Como não sou muito de orar, vou dedicar esta coluna do dia de reflexão para, bem, precisamente, refletir sobre uma das questões mais importantes que afetam os processos eleitorais em meio mundo. É a desinformação, amigo. Sem informação fiável não há democracia, porque as pessoas não sabem em que estão a votar. Isto era óbvio no século passado – é por isso que a imprensa era chamada de quarto poder – mas meia dúzia de multimilionários de Silicon Valley dedicaram-se a erodir a velha ordem das coisas. E o mundo os acolheu de braços abertos e cérebro fechado. A ingenuidade com que várias gerações de “nativos digitais” engoliram a história de que os meios de comunicação tradicionais eram seus inimigos e que as redes iriam libertá-los desse confinamento foi uma catástrofe da qual não conseguimos escapar.
Tão previsivelmente como o cão de Pavlov, as mesmas redes que iriam emancipar o Homo sapiens do século XXI geraram os piores vírus que uma sociedade aberta pode enfrentar. Um surpreendente conjunto de espertinhos, pessoas ignorantes e – pior ainda – hordas anônimas com interesses não confessados receberam as redes como uma oportunidade formidável para propagar suas pequenas ideias e suas grandes falsidades. Com uma lentidão impressionante, os políticos europeus, e mesmo os norte-americanos, começaram a perceber a gravidade do problema que está debaixo dos seus narizes há 30 anos. Mas de qualquer forma, nunca é tarde para escapar de um buraco.
Infelizmente para os falsificadores e envenenadores políticos, a investigação sobre notícias falsas e desinformação está a tornar-se mais intensa. Isto não aconteceu graças aos gigantes californianos do setor, mas está a acontecer de qualquer forma, apesar deles. Acabamos de saber, por exemplo, que durante as eleições presidenciais que os Estados Unidos realizaram há quatro anos, 1% dos utilizadores do Twitter (agora X) espalharam 80% das notícias falsas.
E se a vice-presidente Kamala Harris brincasse sobre matar Donald Trump e Mike Pence, e se os votos republicanos tivessem sido desviados para Joe Biden e não sei quanto mais absurdos estavam envolvidos em 7% de todas as notícias políticas que circularam no Internet, mas eram quatro gatos. E os quatro gatos nem eram anônimos, porque eram sites como InfoWars e Gatewaypundit, que se dedicam profissionalmente a espalhar desinformação. Os cientistas não teriam dificuldade em identificar as 2.000 pessoas que envenenaram um em cada 20 utilizadores do Twitter. Na verdade, eles sabem que a maioria eram mulheres mais velhas, o que é um fato muito curioso, né? Eles também sabem que 64% são republicanos e 16% democratas. Ah, como os dados concordam com os teóricos da equidistância.
Todos dizemos frequentemente que a desinformação é um problema do nosso tempo, mas a verdade é que, neste caso específico, a solução seria o jardim de infância. Bastaria adotar alguns limites muito simples para o número de retuítes que um mesmo conteúdo pode ter. O usuário médio não se importaria com isso, mas o propagador de manipulações se importaria. Os magnatas do Vale do Silício sabem disso? Oh sim. Eles fizeram? Não. Se quisermos que o façam, terão de ser os nossos representantes políticos a forçá-los.
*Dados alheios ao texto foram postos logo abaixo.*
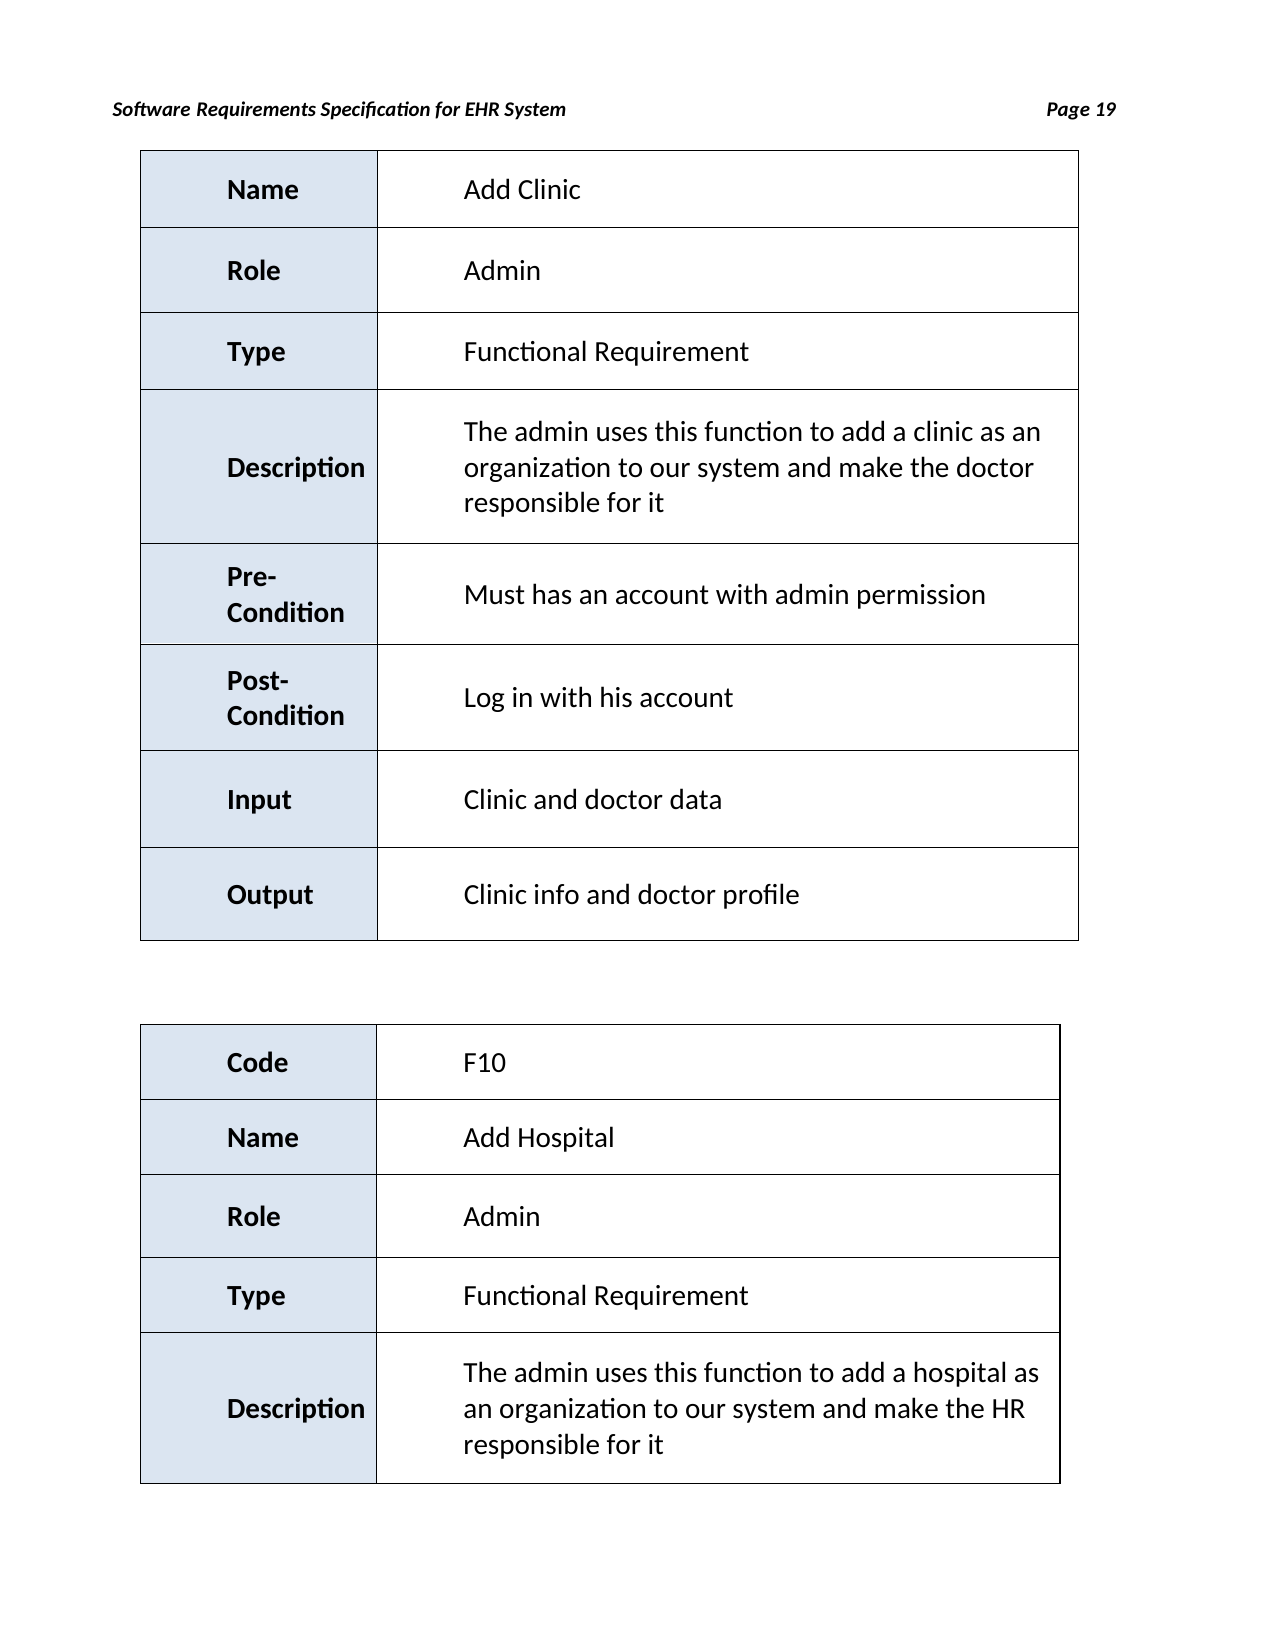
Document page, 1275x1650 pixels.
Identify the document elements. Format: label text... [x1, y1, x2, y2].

Não são apenas as eleições. A desinformação também é prejudicial no que diz respeito à vacinação, às alterações climáticas e à polarização social em geral. O problema pode ser resolvido, mas falta-nos a colaboração de um agente crucial: os bilionários da Califórnia. As fontes de envenenamento estão a tornar-se mais claras e continuar a proteger a sua “liberdade de expressão” e anonimato é uma posição que cada vez menos pessoas compreendem. Se você não é de orar, reflita.